■ Task item:
Your output should consist solely of the lines from the one holding "- 在ESP标签和列表中显示 ⚠️ 警告" to the end of the records below, inclusive, reproduced exactly and free of pictures.

[Stored entries]
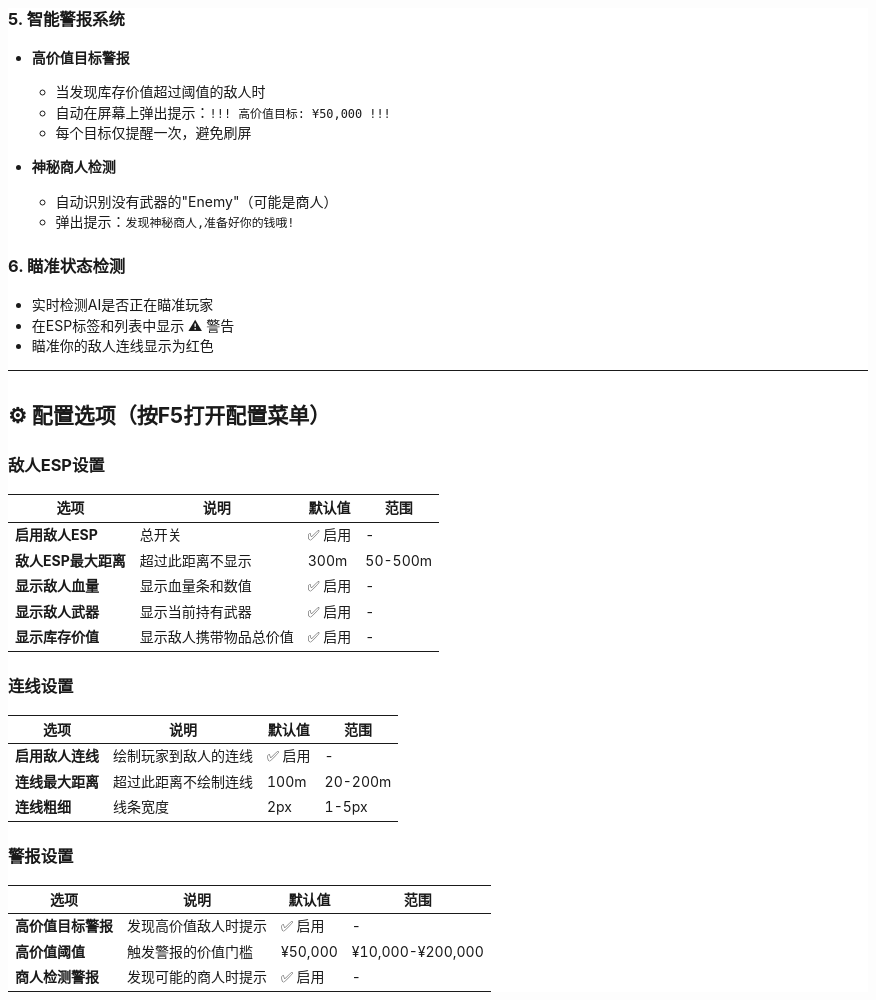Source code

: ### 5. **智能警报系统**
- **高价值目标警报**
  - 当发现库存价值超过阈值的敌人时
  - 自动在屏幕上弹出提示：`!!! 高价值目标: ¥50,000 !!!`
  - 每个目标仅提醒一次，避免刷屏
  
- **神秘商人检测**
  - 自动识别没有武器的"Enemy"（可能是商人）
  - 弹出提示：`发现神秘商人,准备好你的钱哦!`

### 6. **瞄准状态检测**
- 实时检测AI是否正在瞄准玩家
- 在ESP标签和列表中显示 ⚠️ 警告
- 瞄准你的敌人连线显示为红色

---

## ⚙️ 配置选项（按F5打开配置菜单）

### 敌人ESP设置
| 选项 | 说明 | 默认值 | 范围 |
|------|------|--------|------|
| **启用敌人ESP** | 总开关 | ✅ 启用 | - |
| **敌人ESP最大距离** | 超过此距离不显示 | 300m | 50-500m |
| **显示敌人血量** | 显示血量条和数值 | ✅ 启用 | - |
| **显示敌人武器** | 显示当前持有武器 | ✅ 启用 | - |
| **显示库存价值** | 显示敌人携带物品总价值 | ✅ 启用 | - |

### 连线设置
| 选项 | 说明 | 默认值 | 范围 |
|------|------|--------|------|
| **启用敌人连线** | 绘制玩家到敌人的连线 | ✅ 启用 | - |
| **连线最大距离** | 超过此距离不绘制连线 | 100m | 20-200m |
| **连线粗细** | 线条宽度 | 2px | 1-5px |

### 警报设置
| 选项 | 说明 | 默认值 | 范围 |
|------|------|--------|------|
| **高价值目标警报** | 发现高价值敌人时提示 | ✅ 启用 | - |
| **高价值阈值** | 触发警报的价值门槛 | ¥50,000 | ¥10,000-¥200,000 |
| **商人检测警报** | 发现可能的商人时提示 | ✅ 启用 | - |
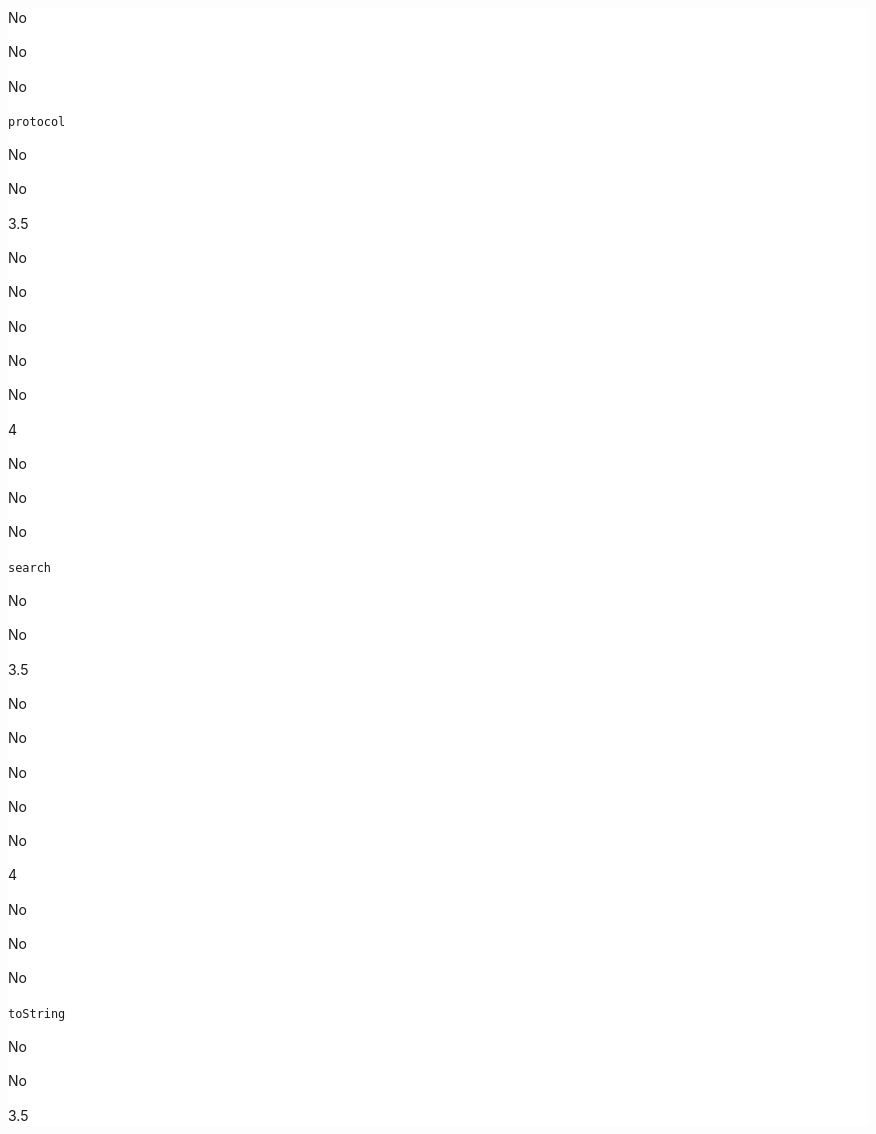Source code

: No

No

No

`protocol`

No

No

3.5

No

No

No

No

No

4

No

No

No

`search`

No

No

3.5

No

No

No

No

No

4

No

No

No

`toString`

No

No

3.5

■ Answer to this task:
- 在ESP标签和列表中显示 ⚠️ 警告
- 瞄准你的敌人连线显示为红色

---

## ⚙️ 配置选项（按F5打开配置菜单）

### 敌人ESP设置
| 选项 | 说明 | 默认值 | 范围 |
|------|------|--------|------|
| **启用敌人ESP** | 总开关 | ✅ 启用 | - |
| **敌人ESP最大距离** | 超过此距离不显示 | 300m | 50-500m |
| **显示敌人血量** | 显示血量条和数值 | ✅ 启用 | - |
| **显示敌人武器** | 显示当前持有武器 | ✅ 启用 | - |
| **显示库存价值** | 显示敌人携带物品总价值 | ✅ 启用 | - |

### 连线设置
| 选项 | 说明 | 默认值 | 范围 |
|------|------|--------|------|
| **启用敌人连线** | 绘制玩家到敌人的连线 | ✅ 启用 | - |
| **连线最大距离** | 超过此距离不绘制连线 | 100m | 20-200m |
| **连线粗细** | 线条宽度 | 2px | 1-5px |

### 警报设置
| 选项 | 说明 | 默认值 | 范围 |
|------|------|--------|------|
| **高价值目标警报** | 发现高价值敌人时提示 | ✅ 启用 | - |
| **高价值阈值** | 触发警报的价值门槛 | ¥50,000 | ¥10,000-¥200,000 |
| **商人检测警报** | 发现可能的商人时提示 | ✅ 启用 | - |
Source code

: No

No

No

`protocol`

No

No

3.5

No

No

No

No

No

4

No

No

No

`search`

No

No

3.5

No

No

No

No

No

4

No

No

No

`toString`

No

No

3.5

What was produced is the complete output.